Abstract • 180

The study of minimal residual disease has attracted much attention in clinical oncology for its potentials of tailoring treatment and gaining insights into the nature of cure. Several methods have been proposed to detect MDR in leukemias and have been extensively reviewed. In ALL rearrangements where Ig and TCR genes result in unique recombinations of variable (V), diversity (D), and joining segments, the junctional regions between these gene segments can be regarded as "fingerprint-like" sequences due to the deletion and random insertion of nucleotides during the rearrangement process. PCR-based MRD detection via clonespecific junctional regions generally reaches sensitivity of 10/-4 to 10/-5. Several retrospective studies indicated that the detection of MRD in childhood ALL has prognostic value, although the results of these studies are not fully concordant.
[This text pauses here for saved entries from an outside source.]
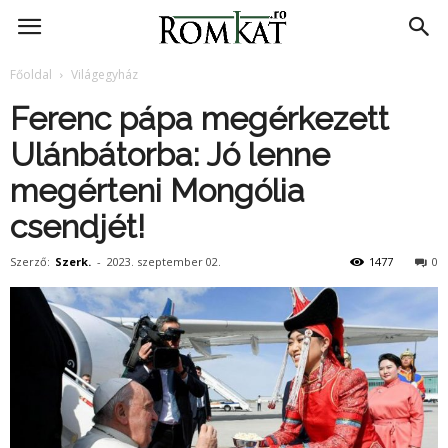
RomKat.ro
Főoldal
Világegyház
Ferenc pápa megérkezett
Ulánbátorba: Jó lenne
megérteni Mongólia
csendjét!
Szerző:
Szerk.
-
2023. szeptember 02.
1477
0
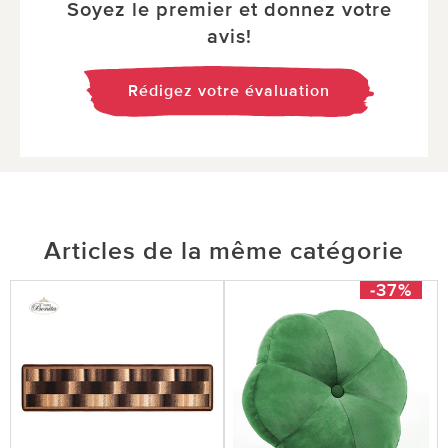
Soyez le premier et donnez votre
avis!
Rédigez votre évaluation
Articles de la même catégorie
-37%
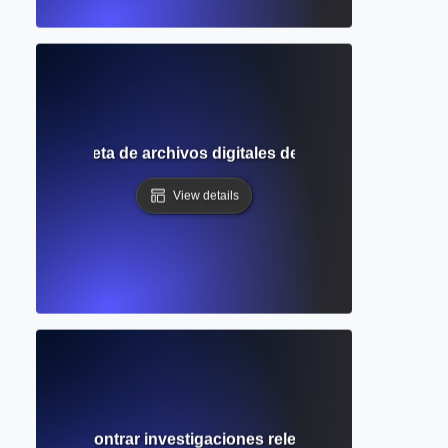
uía completa de archivos digitales de revistas académicas
View details
 ¿Cómo encontrar investigaciones relevantes utilizando té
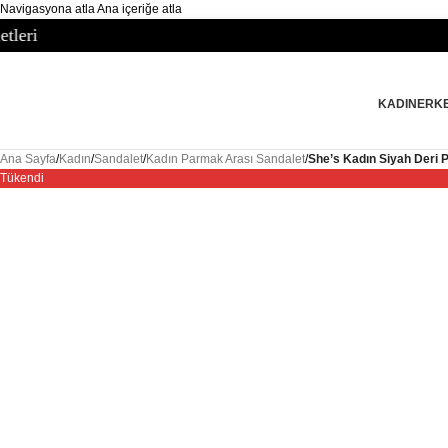
Navigasyona atla
Ana içeriğe atla
KADIN
ERK
Ana Sayfa
/
Kadın
/
Sandalet
/
Kadın Parmak Arası Sandalet
/
She’s Kadın Siyah Deri
Tükendi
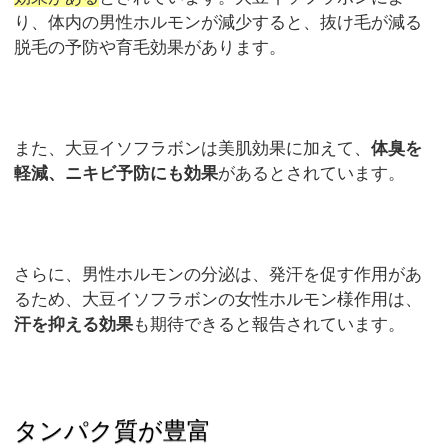
り、体内の男性ホルモンが減少すると、抜け毛が減る
脱毛の予防や育毛効果があります。
また、大豆イソフラボンは美肌効果に加えて、
体臭を
軽減、ニキビ予防にも効果
があるとされています。
さらに、男性ホルモンの分泌は、発汗を促す作用があ
るため、大豆イソフラボンの女性ホルモン様作用は、
汗を抑える効果
も期待できると報告されています。
タンパク質が豊富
More recently three prospective studies have demonstrated that molecular or immunological detection of MRD during the first three months gives relevant prognostic information about the in vivo effectiveness of the treatment. Although technically feasible, several questions are still open and will be discussed: 1. How to use MRD data for future clinical studies in childhood ALL? 2. Which patients could potentially benefit? 3. Do we have clinical options: i.e. intensification of treatment in patients with high risk MRD and decrease in those with very low levels? 4. Does MRD differ according to ALL phenotype? 5. Are studies feasible, cost-effective, and evaluable?